Deputy Speaker of the National Assembly
- In office 21 October 2022 – 3 February 2023
- Speaker: Vezhdi Rashidov
- Preceded by: Mukaddes Nalbant
- Succeeded by: Filiz Hyusmenova

Member of the National Assembly
- In office 11 July 2005 – 24 April 2026
- Constituency: 3rd MMC - Varna (2005-2014) 28th MMC - Targovishte (2014-2017) 29th MMC - Haskovo (2017-2021) 6th MMC - Vratsa (2021-2021) 13th MMC - Pazardzhik (2021-2021) 4th MMC - Veliko Tarnovo (2021-present)
- In office 7 May 1997 – 19 April 2001
- Constituency: 2nd MMC - Burgas

Personal details
- Born: 5 October 1956 (age 69) Karapelit, PR Bulgaria
- Party: DPS
- Other party: SDS (until 2001)
- Alma mater: University of Economics Varna
- Occupation: politician;

= Yordan Tsonev =

Bulgarian politician

Yordan Kirilov Tsonev is a Bulgarian politician and a long-term member of the National Assembly. Initially a member of SDS, in the early 2000s he joined the DPS, where he became a deputy leader of the party.

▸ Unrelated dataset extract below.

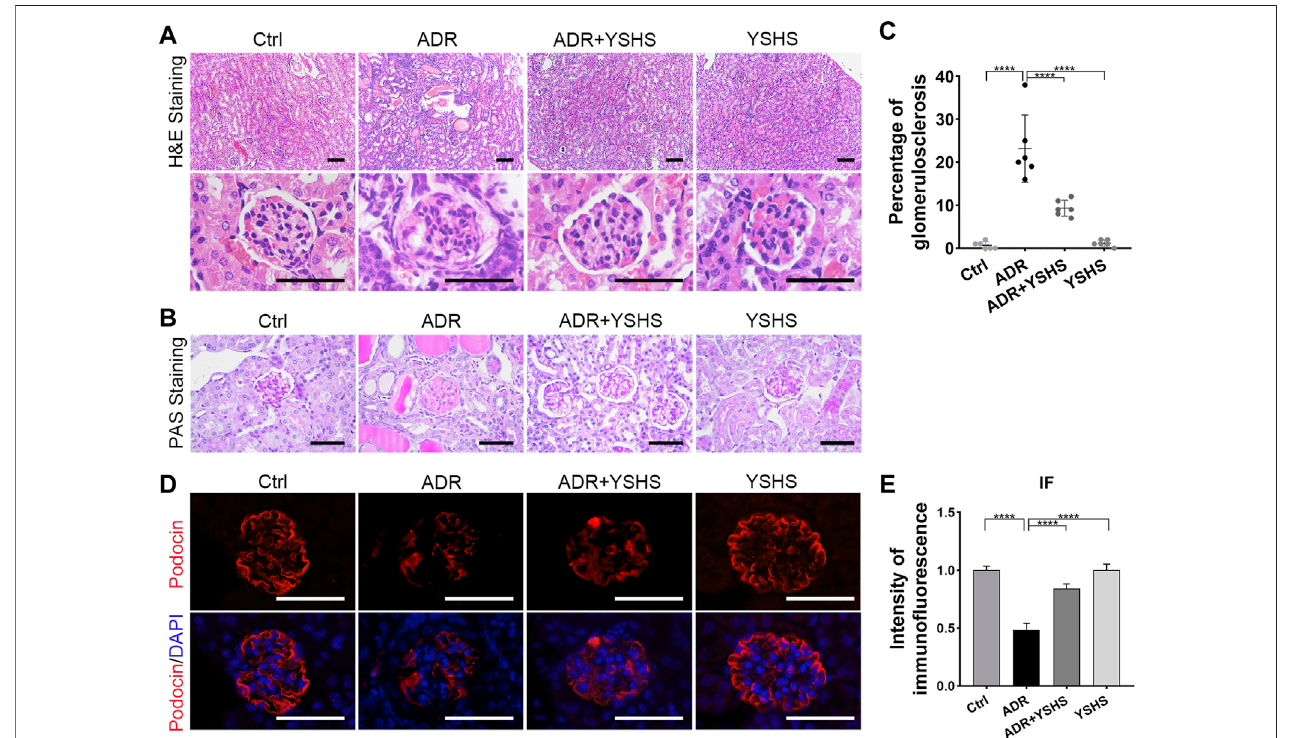
FIGURE 2 | YSHS granule ameliorates glomerular injury in the FSGS model. (A) Representative H&E staining of the renal sections in the indicated groups. (B) Representative PAS staining of the renal sections in the indicated groups. (C) The percentage of glomerulosclerosis in each group. (D) Representative IF staining of podocin(red) in the indicated groups. DAPI was used tovisualize the cell nucleus (blue). (E) The quanti fi cation of the intensity of podocin revealed that the YSHS granule signi fi cantly increased the expression of podocin in the glomeruli of the FSGS model. All glomeruli from one section of 6 mice in each group were analyzed and the data were shown asmean ± SD, one-way ANOVA analysis followed byTukey post-hoc tests as appropriate for multiple comparisons, **** p < 0.0001.scale bar: 50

He was a long-term ally of Ahmed Dogan, but he joined the faction of Delyan Peevski in the 2024 party split. He served as a member of 13 Parliaments (38, 40-51), where he served as chair of the budget and finance committee several times. He announced his retirement soon after the 2026 election, in which he had not been reelected.